Phospho-GRM2/GLUR2 (Tyr869/873/876)  磷酸化促代谢型谷受体2抗体 规格: 0.1ml

Nicastrin  老年性痴呆蛋白APH2抗体 规格: 0.1ml

phospho-IKBKE(Thr501)  磷酸化核因子κB抑制蛋白E抗体 规格: 0.1ml

PCDHB11  原钙粘蛋白β11抗体 规格: 0.2ml

Phospho-INPPL1(Tyr986/987)  肌醇聚磷酸盐磷酸样蛋白1抗体 规格: 0.1ml

HIF-1β/ARNT1  缺氧诱导因子1β 抗体 规格: 0.1ml

BMI-1/PCGF4  组蛋白相关Bmi1抗体 规格: 0.2mlNNP1/RRP1 like protein  新型核蛋白质1抗体 规格: 0.2ml

ZNF268  锌指脂蛋白-1b抗体 规格: 0.2mlNR2C/NMDAR2C  谷受体2C抗体(N端) 规格: 0.1ml

phospho-EGFR (Tyr1125)  磷酸化表皮生因子受体抗体 规格: 0.1mlCA7  碳酸酐7抗体 规格: 0.2ml

操作步骤:

1、准备:从冰箱取出试剂盒,室温复温平衡30分钟。

2、配液:用蒸馏水将20倍浓缩洗涤液成原倍的洗涤液。

3、加标准品和待测样本:取足够数量的酶标包被板,固定于框架上,分别设置标准品孔、待测样本孔和空白对照孔,记录各孔位置,在标准品孔中加入标准品50μL;待测样本孔中先加入待测样本10μL,再加样本40μL(即样本5倍);空白对照孔不加。

4、温育:37℃水浴锅或恒温箱温育30min。

5、洗板:弃去液体,吸水纸上拍干,每孔加满洗涤液,静置1min,甩去洗涤液,吸水纸上拍干,如此重复洗板4次(也可用洗板机按说明书操作洗板)。

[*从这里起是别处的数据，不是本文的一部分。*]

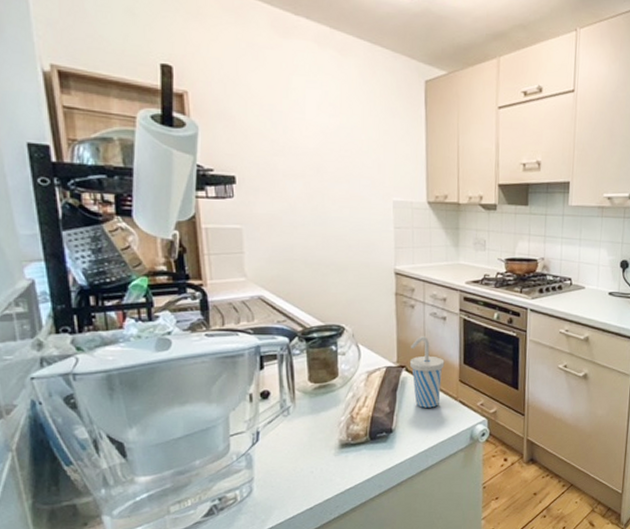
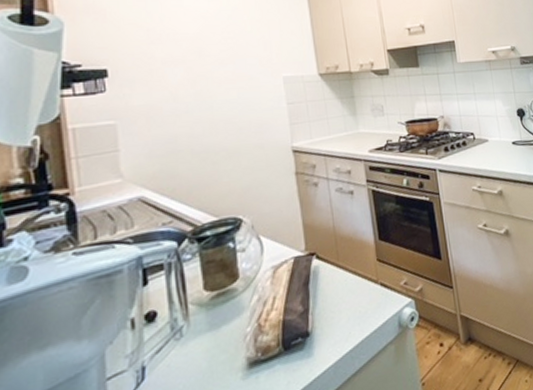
cup: present [409,336,445,408] -> none [319,215,359,300]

6、加酶标工作液:每孔加入酶标工作液50μL,空白对照孔不加。

7、温育:重复4的操作。

8、洗板:重复5的操作。

9、显色:每孔先加入显色剂A 液50μL,再加入显色剂B液 50μL,37℃避光显色15min。

10、终止:取出酶标板,每孔加终止液50μL,终止反应(颜色由蓝色立转黄色)。

11、测定:以空白孔调零,在终止后15分钟内,用450nm波长测量各孔的吸光值(OD值)。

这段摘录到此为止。